Principles and characteristics of uv curing lampread count [271] release time:2020-01-01 19:09:00
uv curing lamp While its application is becoming more and more widespread, its working principle and characteristics are believed to be also used by many traditional and UV led The first consideration for manufacturers who are hesitant about time. At the same time, manufacturers who are in the process of transformation may not necessarily know the working principle of UV curing lamps. Let’s learn more about it together.
1、uv The luminescence mechanism of the curing lamp: The luminescence of the uv curing lamp is actually the way of PN junction luminescence. What is it specifically? The terminal voltage of the PN junction forms a certain potential barrier. When a positive bias voltage is applied, most carriers in the P region and N region will diffuse into each other (this is learned in university physics). Since the electron mobility is much greater than the hole mobility, a large number of electrons will be distributed to the P region, which will form a small amount of carrier injection in the P region. These electrons combine with holes in the valence band and the energy produced is released in the form of light energy. This is how a PN junction emits light.
2、Characteristics of uv glue curing lamp: current controller, the load characteristic of the UI curve is similar to that of the PN junction. A small change in the small voltage can cause a large change in the forward current (indicator level). The reverse leakage current is very small, which is the reverse breakdown voltage. In actual use, it should be selected. UVLED Forward voltage decreases with temperature and has a negative temperature coefficient. UVLED consumes power and partially converts it into light energy, which is what we need. The rest is converted into heat, raising the temperature. The heat dissipated can be expressed as .

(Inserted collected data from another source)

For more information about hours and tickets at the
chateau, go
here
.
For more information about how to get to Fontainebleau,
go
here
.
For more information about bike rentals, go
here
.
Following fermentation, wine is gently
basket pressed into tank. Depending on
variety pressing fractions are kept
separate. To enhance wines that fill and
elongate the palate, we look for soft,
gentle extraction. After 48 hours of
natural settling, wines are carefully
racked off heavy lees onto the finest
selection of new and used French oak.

3、UVLED luminous efficiency: usually called the external quantum efficiency of the component, which is the product of the internal quantum efficiency of the component and the extraction efficiency of the component. The so-called internal quantum efficiency of a component is actually the electro-optical conversion efficiency of the component itself, which is mainly related to the characteristics of the component itself (such as component material bands, defects and impurities), base composition and crystal structure of components, etc. The extraction efficiency of a component refers to the number of photons generated within the component, which can be measured outside the component after absorption, refraction and reflection by the component itself. Therefore, factors for extraction efficiency include the absorption of the component material itself, the geometric structure of the component, the difference in refractive index between the component and the packaging material, and the scattering properties of the component structure. The product of the internal quantum efficiency of the component and the extraction efficiency of the component is the luminous effect of the entire component, which is the external quantum efficiency of the component. The focus of early component development is to improve its internal quantum efficiency. Improving the blocking rate is the main means of changing the crystal quality and crystal structure, that is, it is not easy to convert electrical energy into thermal energy, thereby indirectly improving the luminous efficiency of UV LEDs, so that an internal quantum efficiency of 70% can be obtained. However, the theory of internal quantum efficiency is almost close to the theoretical limit. In this case, it is impossible to increase the total amount of light by improving the internal quantum efficiency of the element, so improving the extraction efficiency of the element becomes an important research topic. The current methods are mainly: changes in grain shape, TIP structure, and surface roughening technology.
4、The heat dissipation characteristics of uv glue curing lamp: the current is small and the LED temperature rise is not obvious. If the ambient temperature is high, the dominant wavelength will be red-shifted, the brightness will be reduced, and the uniformity and uniformity will be reduced. In particular, the temperature rise of large display screens has a greater impact on the reliability and stability of LEDs. So cooling design is key. 5、UVLED Optical properties: UVLED provides a half-maximum full-width monochromatic light. Since the semiconductor energy gap decreases with the increase of temperature, its luminescence peak wavelength increases with the increase of temperature, that is, the spectrum is red-shifted, and the temperature coefficient is +2~3/. UVLED brightness L and forward current. The current increases and the brightness increases approximately. In addition, brightness is also related to ambient temperature. When the ambient temperature is high, the recombination efficiency decreases and the luminous intensity decreases.
6、High power: mainly consider heat dissipation and light emission. In terms of heat dissipation, copper-based thermal pads are used to connect aluminum-based heat sinks, which can be connected by soldering between the die and the thermal liner. The UV glue curing lamp is a very good heat dissipation method.
7、UVLED lifespan: Long working time can lead to aging, especially for high power, the problem of light decay is more serious. When measuring the service life, the degree of damage to the lamp tube at the end of the UVLED life is not enough. The life of the UVLED LED should be specified by the light attenuation percentage, such as 35%, which is more meaningful.